Since those 2 are vector spaces we can define bases and formulate how these 'animals' behave to a change of basis.
Daniel.
About geometrical representation.
If you make a sketch of tangent space for manifold, you do simultaneously the sketch of cotangent space, because the tangent vector looks exactly the same as cotangent covector, e.g. for 'd=1' tangent line coinside with cotangent line, for 'd=2' tangent plane coinside with cotangent plane. Note, that this is true if you have a metric in the vector space. If you don't have a metric, strictly speaking, you can not draw tangent space.
But you can pretend that you can do it even you don't have a metric. In this case, the best way to cheat your imagination is to draw the second line, plane, hyperplane,... parallel to the tangent space (line, plane, hyperplane,...). It's not the best way, of course, but, at least, it gives a sense that those spaces are different and connected.
--*--
- What this exercise asks:
• 1. Answer these questions using the forum post on tangent and cotangent spaces.
(a) What property of the two spaces allows bases to be defined for them?
(b) What must the vector space have for the tangent vector to look exactly the same as the cotangent covector?
(c) If there is no metric, what does the post suggest drawing to cheat your imagination?
• 2. Carry on the forum post on tangent and cotangent spaces, picking up after its last sentence.
--*--
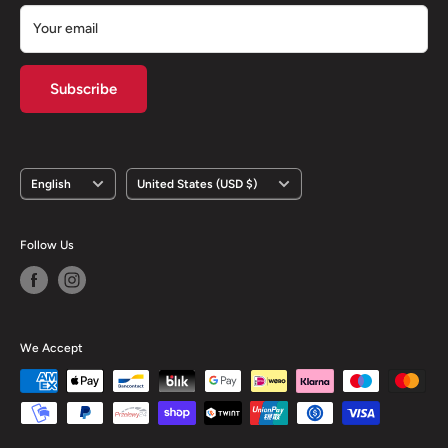
Your email
Subscribe
Language
Country/region
English
United States (USD $)
Follow Us
We Accept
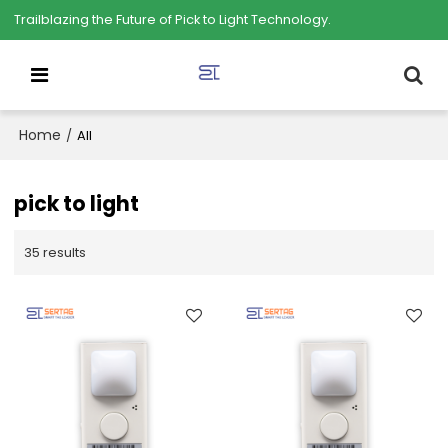
Trailblazing the Future of Pick to Light Technology.
Home
/
All
pick to light
35 results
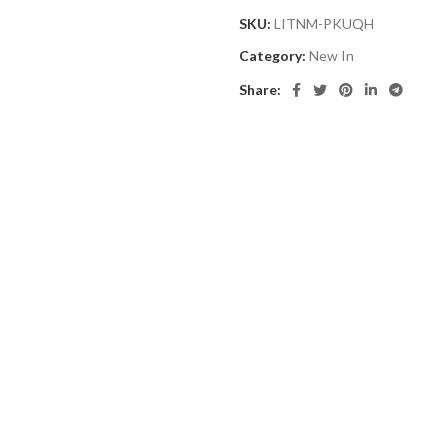
SKU:
LITNM-PKUQH
Category:
New In
Share:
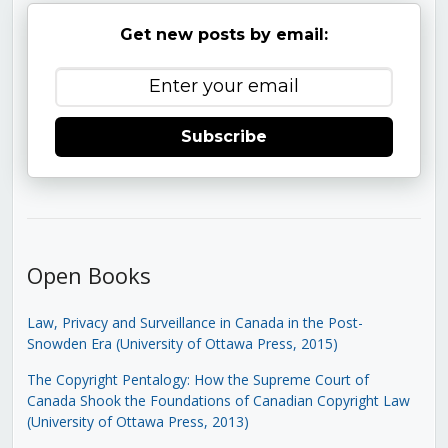
Get new posts by email:
Subscribe
Open Books
Law, Privacy and Surveillance in Canada in the Post-
Snowden Era (University of Ottawa Press, 2015)
The Copyright Pentalogy: How the Supreme Court of
Canada Shook the Foundations of Canadian Copyright Law
(University of Ottawa Press, 2013)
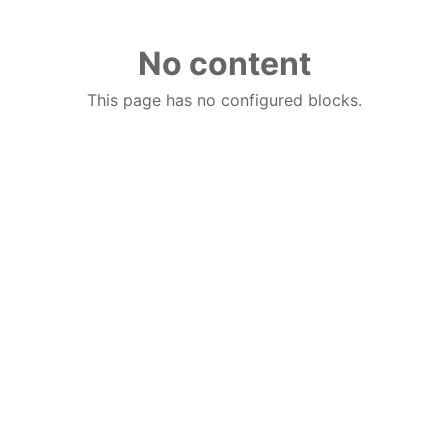
No content
This page has no configured blocks.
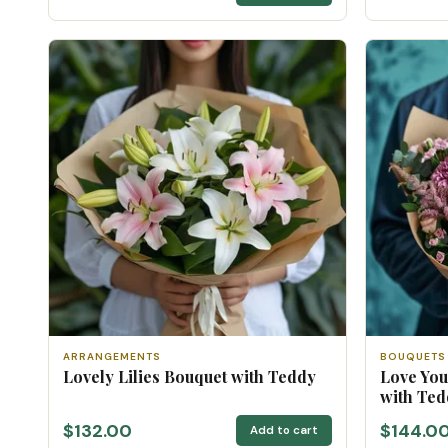
ARRANGEMENTS
BOUQUETS
Lovely Lilies Bouquet with Teddy
Love Yo
with Ted
$132.00
$144.0
Add to cart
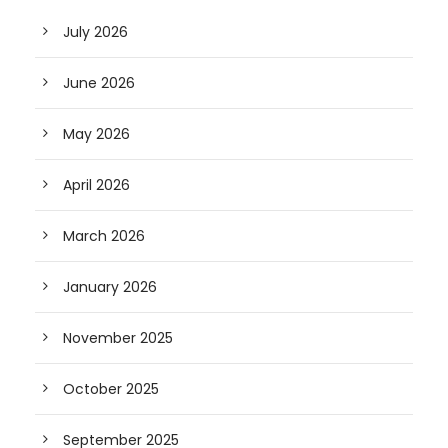
July 2026
June 2026
May 2026
April 2026
March 2026
January 2026
November 2025
October 2025
September 2025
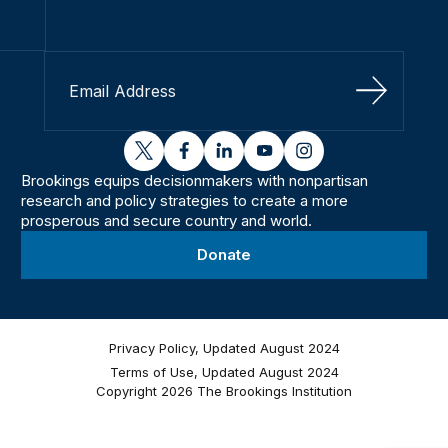
Sign Up
twitter
facebook
linkedin
youtube
instagram
Brookings equips decisionmakers with nonpartisan
research and policy strategies to create a more
prosperous and secure country and world.
Donate
Privacy Policy, Updated August 2024
Terms of Use, Updated August 2024
Copyright 2026 The Brookings Institution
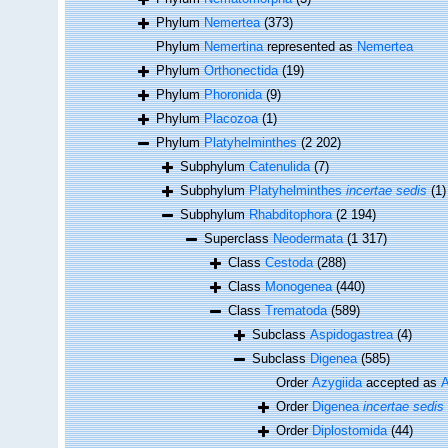
Phylum
Nemertea
(373)
Phylum
Nemertina
represented as
Nemertea
Phylum
Orthonectida
(19)
Phylum
Phoronida
(9)
Phylum
Placozoa
(1)
Phylum
Platyhelminthes
(2 202)
Subphylum
Catenulida
(7)
Subphylum
Platyhelminthes
incertae sedis
(1)
Subphylum
Rhabditophora
(2 194)
Superclass
Neodermata
(1 317)
Class
Cestoda
(288)
Class
Monogenea
(440)
Class
Trematoda
(589)
Subclass
Aspidogastrea
(4)
Subclass
Digenea
(585)
Order
Azygiida
accepted as
A
Order
Digenea
incertae sedis
Order
Diplostomida
(44)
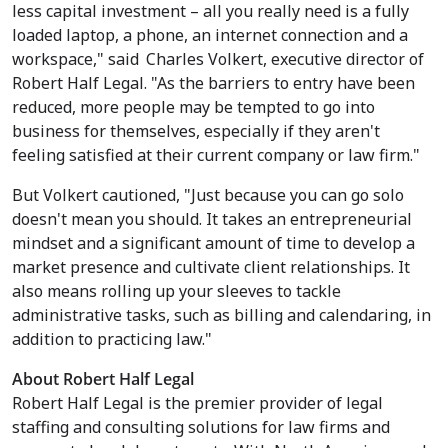
less capital investment – all you really need is a fully
loaded laptop, a phone, an internet connection and a
workspace," said
Charles Volkert
, executive director of
Robert Half Legal. "As the barriers to entry have been
reduced, more people may be tempted to go into
business for themselves, especially if they aren't
feeling satisfied at their current company or law firm."
But Volkert cautioned, "Just because you can go solo
doesn't mean you should. It takes an entrepreneurial
mindset and a significant amount of time to develop a
market presence and cultivate client relationships. It
also means rolling up your sleeves to tackle
administrative tasks, such as billing and calendaring, in
addition to practicing law."
About Robert Half Legal
Robert Half Legal is the premier provider of legal
staffing and consulting solutions for law firms and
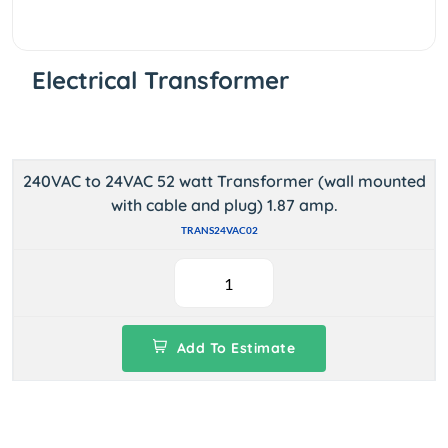
Electrical Transformer
240VAC to 24VAC 52 watt Transformer (wall mounted
with cable and plug) 1.87 amp.
TRANS24VAC02
Add To Estimate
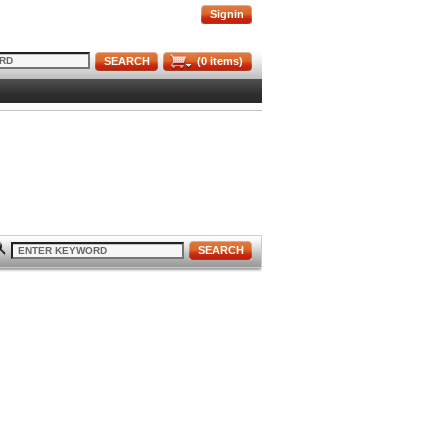
Signin
SEARCH
(
0
items)
SEARCH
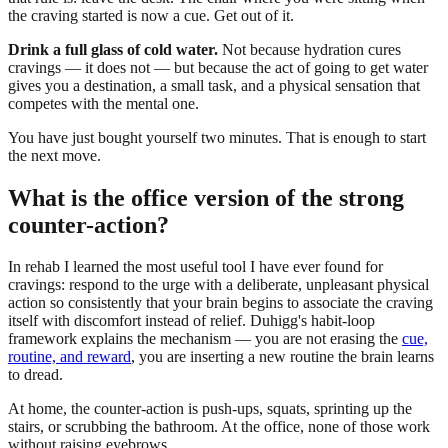
the craving started is now a cue. Get out of it.
Drink a full glass of cold water.
Not because hydration cures
cravings — it does not — but because the act of going to get water
gives you a destination, a small task, and a physical sensation that
competes with the mental one.
You have just bought yourself two minutes. That is enough to start
the next move.
What is the office version of the strong
counter-action?
In rehab I learned the most useful tool I have ever found for
cravings: respond to the urge with a deliberate, unpleasant physical
action so consistently that your brain begins to associate the craving
itself with discomfort instead of relief. Duhigg's habit-loop
framework explains the mechanism — you are not erasing the
cue,
routine, and reward
, you are inserting a new routine the brain learns
to dread.
At home, the counter-action is push-ups, squats, sprinting up the
stairs, or scrubbing the bathroom. At the office, none of those work
without raising eyebrows.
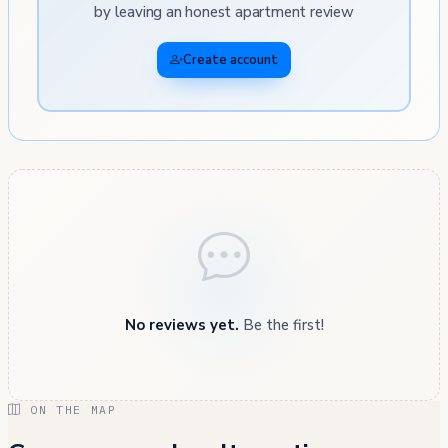
by leaving an honest apartment review
Create account
No reviews yet.
Be the first!
ON THE MAP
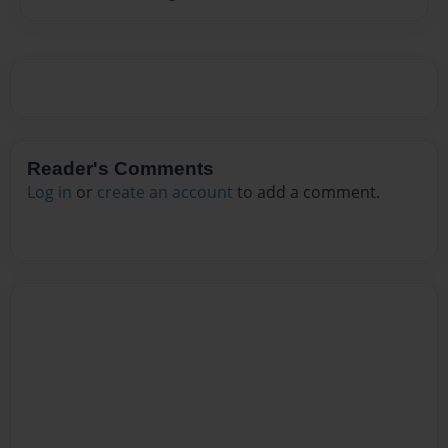
Reader's Comments
Log in
or
create an account
to add a comment.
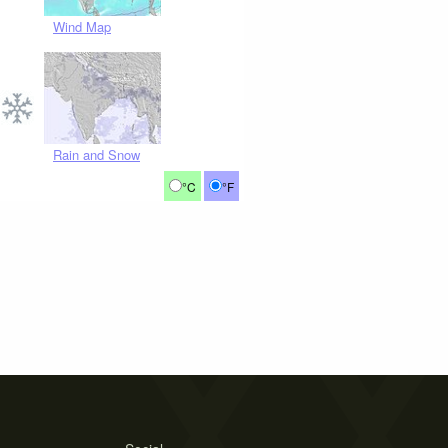
Wind Map
Rain and Snow
°C
°F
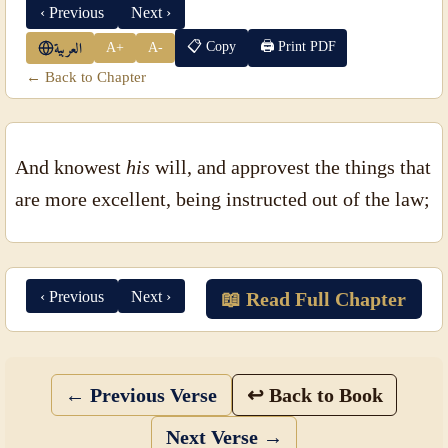
‹ Previous
Next ›
📋 Copy
🖨 Print PDF
A+
A-
العربية
← Back to Chapter
And knowest
his
will, and approvest the things that
are more excellent, being instructed out of the law;
‹ Previous
Next ›
📖 Read Full Chapter
← Previous Verse
↩ Back to Book
Next Verse →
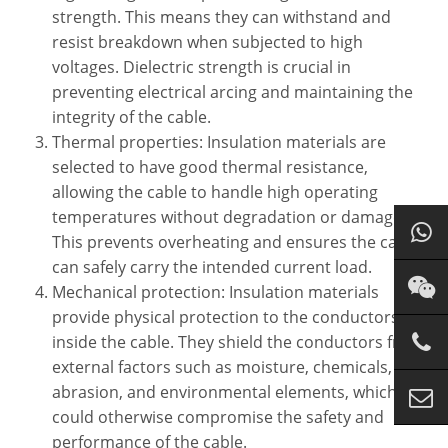
strength. This means they can withstand and
resist breakdown when subjected to high
voltages. Dielectric strength is crucial in
preventing electrical arcing and maintaining the
integrity of the cable.
Thermal properties: Insulation materials are
selected to have good thermal resistance,
allowing the cable to handle high operating
temperatures without degradation or damage.
This prevents overheating and ensures the cable
can safely carry the intended current load.
Mechanical protection: Insulation materials
provide physical protection to the conductors
inside the cable. They shield the conductors from
external factors such as moisture, chemicals,
abrasion, and environmental elements, which
could otherwise compromise the safety and
performance of the cable.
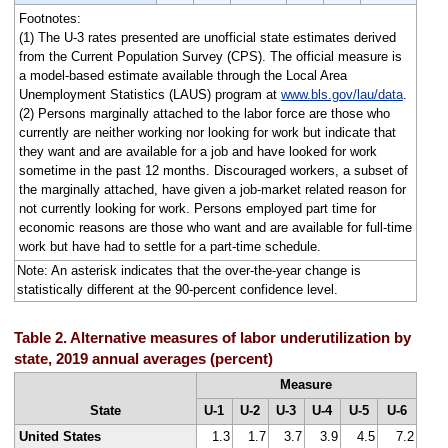
Footnotes:
(1) The U-3 rates presented are unofficial state estimates derived
from the Current Population Survey (CPS). The official measure is
a model-based estimate available through the Local Area
Unemployment Statistics (LAUS) program at
www.bls.gov/lau/data
.
(2) Persons marginally attached to the labor force are those who
currently are neither working nor looking for work but indicate that
they want and are available for a job and have looked for work
sometime in the past 12 months. Discouraged workers, a subset of
the marginally attached, have given a job-market related reason for
not currently looking for work. Persons employed part time for
economic reasons are those who want and are available for full-time
work but have had to settle for a part-time schedule.
Note: An asterisk indicates that the over-the-year change is
statistically different at the 90-percent confidence level.
Table 2. Alternative measures of labor underutilization by
state, 2019 annual averages (percent)
Measure
State
U-1
U-2
U-3
U-4
U-5
U-6
United States
1.3
1.7
3.7
3.9
4.5
7.2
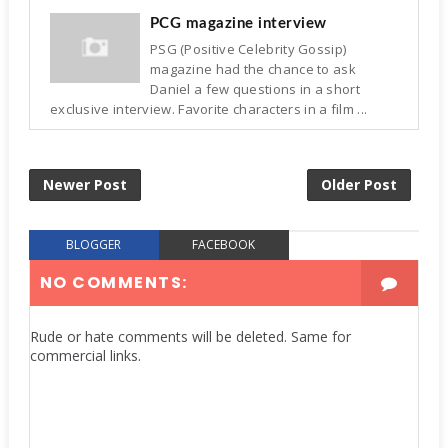
PCG magazine interview
PSG (Positive Celebrity Gossip)
magazine had the chance to ask
Daniel a few questions in a short
exclusive interview. Favorite characters in a film ...
Newer Post
Older Post
BLOGGER
FACEBOOK
NO COMMENTS:
Rude or hate comments will be deleted. Same for
commercial links.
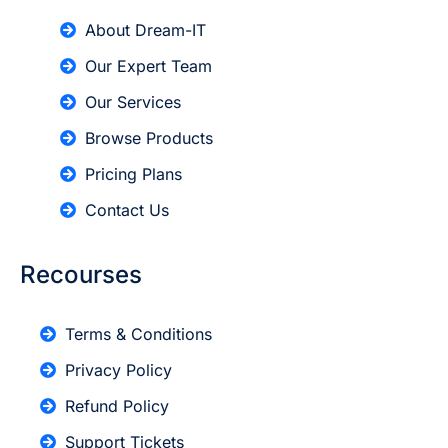
About Dream-IT
Our Expert Team
Our Services
Browse Products
Pricing Plans
Contact Us
Recourses
Terms & Conditions
Privacy Policy
Refund Policy
Support Tickets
--*--
- Task responses:
• 1.
(a) They are vector spaces.
(b) A metric.
(c) A second line, plane, hyperplane, and so on, drawn parallel to the tangent space.

• 2.
This 'geometrical representation' is used by many authors. :smile:
Many people emphasized that tangent and cotangent spaces are different. It is true, but, in my view, it is equally important to emphazise, that those 'animals' are tightly connected. If you change somehow the basis in tangent space, the basis of cotangent space is simultaneously changed. And these changes go in exactly oposite direction, so the scalar product of any vector from tangent space and any covector of cotangent space does not depend on the basis. And these values are called invariants. The scalar product between two vectors from different spaces (tangent and cotangent) looks very strange, if even the scalar product inside of each space is prohibited.
But it looks normal if one remember a tight connection between them.
In fact, the introduction of tangent and cotangent spaces allows to bypass the metric, which was the main tool to get the 'physical' invariants.
 
  • #17
asusual everyone "visualizes" or imagines even precise mathematical objects entirely differently. i have trouble even understanding the comments here on the ease or impossibility of visualizing tangent and cotangent vectors. here is my personal view of them.

i imagine say a two dimensional tangent space as a plane, with a distinguished point, the origin. then a non zero cotangent vector, being by definition a non zero linear function on this space with real values, is determined up to a constant multiple by the subspace of tangent vectors which are mapped to zero, hence by a line through the origin. so the projective cotangent space is merely the set of lines through the origin of the tangent space. to determine the linear function fully and hence the covector, we need to know which vectors are mapped to 1, which forms a line parallel to the previously given line through the origin. so in this representation, a non zero covector is merely a line in the plane not passing throuigh the origin.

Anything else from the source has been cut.